The committee that revised the Society’s Code of Ethics felt the document’s tenets and underlying principles apply to all journalism regardless of how it’s ultimately presented. Still, the committee knew people interested in ethical journalism may benefit from additional guidance from the Society and other people and organizations.
Below are several resources that the Society’s ethics committee compiled to help people with day-to-day decisions. These resources are not formally part of the Code. Also, these lists will grow and change as more resources are found, or as resources become obsolete.
For those people who still have questions, please email the Society’s Ethics Hotline: email@example.com
Provide context. Take special care not to misrepresent or oversimplify in promoting, previewing or summarizing a story.
- While it is important for journalists to be succinct – oversimplification that removes integral facts, or is in the service of manipulation is a violation of some of the Society’s basic principles, as the post from All Digitocracy shows. The post is about a story that came to be known as #Pointergate, in which Minnesota mayor is seen in a picture with a local activist. A local television reporter suggested the mayor and the activist were throwing up gang signs.

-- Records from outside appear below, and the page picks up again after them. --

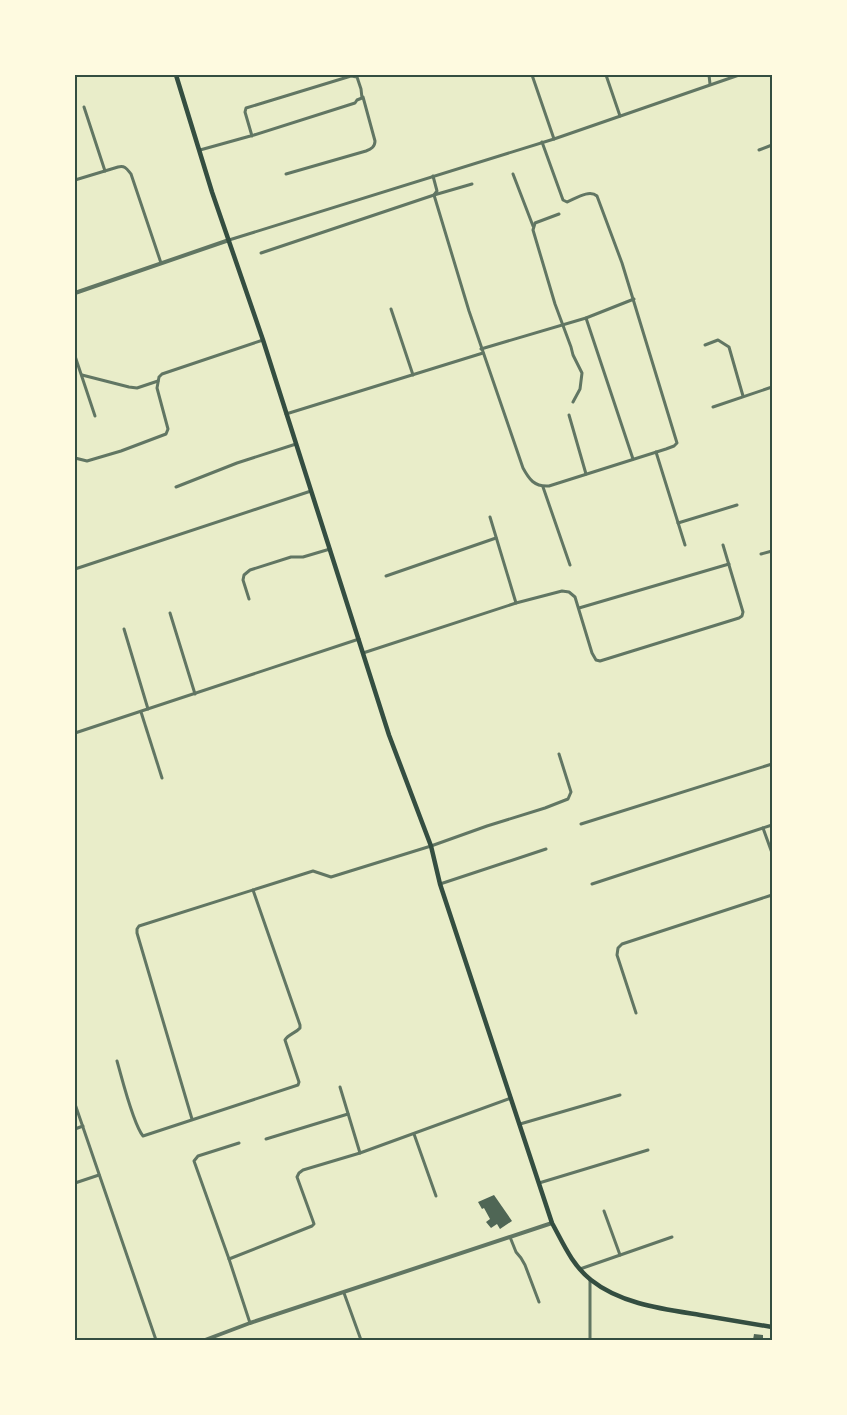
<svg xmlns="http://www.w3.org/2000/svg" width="847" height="1415" font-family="Helvetica,sans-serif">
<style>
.building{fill:#4f6655}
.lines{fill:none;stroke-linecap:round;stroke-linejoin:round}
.minor{stroke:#617663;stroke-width:3}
.tertiary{stroke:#617663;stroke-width:4}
.secondary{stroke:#344e41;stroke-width:4.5}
.neatline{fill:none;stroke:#344e41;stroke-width:2}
</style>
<rect width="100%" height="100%" fill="#e9edc9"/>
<g class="building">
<polygon points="494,1195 512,1221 500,1229 497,1224 491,1228 486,1222 490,1219 484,1208 482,1209 478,1202"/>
<polygon points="754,1334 763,1335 763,1340 753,1340"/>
</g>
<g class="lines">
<g class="minor">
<polyline points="532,75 554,139"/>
<polyline points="606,75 620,116"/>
<polyline points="709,75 710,84"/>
<polyline points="84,107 105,171"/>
<polyline points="200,150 254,135 355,103 357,100 362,98 361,89 357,77 351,76 246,108 245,112 252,136"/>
<polyline points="759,150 772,145"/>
<path d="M286,174L366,151C371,149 375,147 375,141L363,97"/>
<polyline points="513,174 533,226"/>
<path d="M433,176L437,191L434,195L469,311L523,468C529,479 534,487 549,486L666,449L674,446L677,443L622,263L597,196C589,189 575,199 567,202L563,200L542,142"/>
<path d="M75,180L118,167C125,165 127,169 131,174L161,263"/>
<polyline points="559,214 535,223 533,230 555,304 571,347 573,355 582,373 580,389 573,402"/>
<polyline points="229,240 554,139 739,75"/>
<polyline points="261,253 434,195 472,184"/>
<polyline points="391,309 413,375"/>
<polyline points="586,318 633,459"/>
<polyline points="705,345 718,340 729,347 743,396"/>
<polyline points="481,349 586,318 634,299"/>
<polyline points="75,356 95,416"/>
<polyline points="82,375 129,387 137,388 158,381"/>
<polyline points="713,407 772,387"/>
<polyline points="286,414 483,353"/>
<polyline points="569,415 586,474"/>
<polyline points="656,452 685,545"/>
<polyline points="75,458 87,461 121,451 166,434 168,429 157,388 159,377 162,374 263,340"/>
<polyline points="176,487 237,463 296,444"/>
<polyline points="543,487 570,565"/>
<polyline points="490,517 516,603"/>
<polyline points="678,523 737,505"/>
<polyline points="761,554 772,551"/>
<polyline points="75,569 311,491"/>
<polyline points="386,576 496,538"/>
<polyline points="249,599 243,580 244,575 250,570 291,557 303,557 330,549"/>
<polyline points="579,608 729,564"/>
<polyline points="170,613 195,694"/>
<polyline points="124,629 148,709"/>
<polyline points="363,653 516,603 562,591 569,592 575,597 592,653 596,660 600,661 739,618 742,616 743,612 723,545"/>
<polyline points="141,712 162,778"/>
<polyline points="75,733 359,639"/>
<polyline points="581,824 772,764"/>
<polyline points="763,828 772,853"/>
<polyline points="440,884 546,849"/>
<polyline points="592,884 772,825"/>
<polyline points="636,1013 617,955 618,948 622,944 772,895"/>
<path d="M117,1061C122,1078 133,1124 143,1136L298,1085L299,1082L285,1040C288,1034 296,1033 300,1028V1025L253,890"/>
<polyline points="340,1087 360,1153"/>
<polyline points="75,1104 156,1340"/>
<polyline points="192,1119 137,933 137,929 139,926 313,871 331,877 431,846 487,826 545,808 568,799 571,792 559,754"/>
<polyline points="520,1124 620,1095"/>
<polyline points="75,1129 83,1126"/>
<polyline points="414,1134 436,1196"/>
<polyline points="266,1139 348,1114"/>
<polyline points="239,1143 198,1156 194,1161 229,1259 250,1323"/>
<polyline points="75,1183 99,1175"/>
<polyline points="539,1183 648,1150"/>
<polyline points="604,1211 620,1255"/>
<polyline points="510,1237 516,1252 521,1258 525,1265 539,1302"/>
<polyline points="229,1259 312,1226 314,1224 313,1221 297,1177 299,1173 303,1170 360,1153 511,1098"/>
<polyline points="580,1269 672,1237"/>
<polyline points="590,1279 590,1340"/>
<polyline points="344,1293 361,1340"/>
</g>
<g class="tertiary">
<polyline points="75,293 229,240"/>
<polyline points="205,1340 250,1323 552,1223"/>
</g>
<path class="secondary" d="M176,75L212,192L263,340L389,735L431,846L440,884L552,1223C563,1243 572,1265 591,1280C621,1304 663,1309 700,1315C724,1319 748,1323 772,1327"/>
</g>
<rect width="847" height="1415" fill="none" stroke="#fefae0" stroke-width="152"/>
<rect x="76" y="76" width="695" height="1263" class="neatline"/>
</svg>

- Journalists use new technologies to tell stories in ways never thought possible, but unfamiliarity brings potential pitfalls. Margaret Sullivan, public editor of the New York Times, discussed in her column the potential problems with virtual reality. One possible problem: uncomfortably close relationships between journalists and subjects.
- “Keeping news in proportion and not leaving important things out are also cornerstones of truthfulness,” according to a Pew Research Center study. “Journalism is a form of cartography: it creates a map for citizens to navigate society. Inflating events for sensation, neglecting others, stereotyping or being disproportionately negative all make a less reliable map. The map also should include news of all our communities, not just those with attractive demographics. This is best achieved by newsrooms with a diversity of backgrounds and perspectives. The map is only an analogy; proportion and comprehensiveness are subjective, yet their elusiveness does not lessen their significance.”
- Jeff Jarvis is considered of the “new school” of thought, but in his advocacy of “process” journalism – there is a defense of the the Society’s Code of Ethics to provide context. For starters – there is an implicit acknowledgment and acceptance of not knowing the whole story or being “perfect.” While it may hurt the ego – acknowledging this is a means of providing context: “Hey reader, we are working on this right now. Here’s what we now. We will provide more context as the story develops, so read into this just as far as our level of confidence suggests.” It’s in how journalists convey their level of confidence that they can provide this context.